In another study, you told students you'd auction off sets for a reading of Walt Whiman's "Leaves of Grass." Before you asked them to bid, you asked half the students if, hypothetically, they'd be willing to pay $10 to hear a 10-minute recitation, and the other half to write down if, hypothetically, they'd be willing to listen to you recite poetry for $10? Why?
This was about measuring the effect of the initial decision on later decisions. The basic idea is that if we make a particular decision, if we remember we made it, it can influence our next decision, and the next one. So I asked people to engage in a hypothetical thought process, and then wanted to see if doing so would change their behavior when they had to bid. And it did. The ones whom I had asked if they'd be willing to pay were willing to pay about $3 to hear me recite poetry. The others said I'd have to pay them $4.80 to make them listen to me. Nobody knew if it was good or bad to listen to me, but once the first decision was made for them, it influenced the next decision. It's like the scene in "Tom Sawyer" where he gets the kids to help him paint the fence.

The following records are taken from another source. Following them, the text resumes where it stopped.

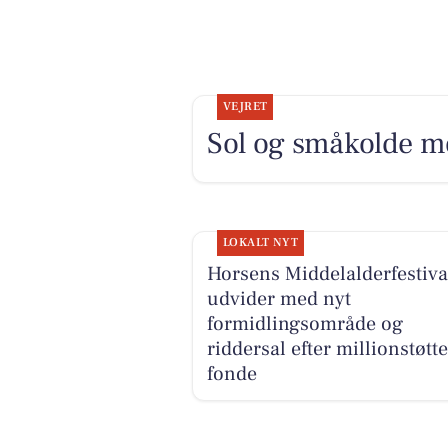
VEJRET
Sol og småkolde m
LOKALT NYT
Horsens Middelalderfestiva
udvider med nyt
formidlingsområde og
riddersal efter millionstøtte
fonde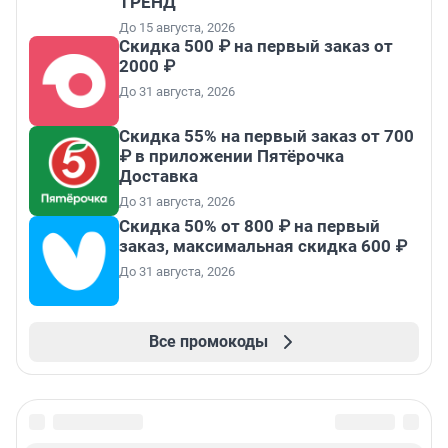
ТРЕНД
До 15 августа, 2026
Скидка 500 ₽ на первый заказ от
2000 ₽
До 31 августа, 2026
Скидка 55% на первый заказ от 700
₽ в приложении Пятёрочка
Доставка
До 31 августа, 2026
Скидка 50% от 800 ₽ на первый
заказ, максимальная скидка 600 ₽
До 31 августа, 2026
Все промокоды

Can we school ourselves to recognize when we're being irrational?
I think we can sometimes. It's hard. We can also learn to bypass. Lets say you know that every time you go to the supermarket hungry, you buy too much food. You can bypass that by deciding never to go to the supermarket when you're hungry. The challenge for government is to provide tools that will help us behave better, to help us bypass the irrationality we all succumb to.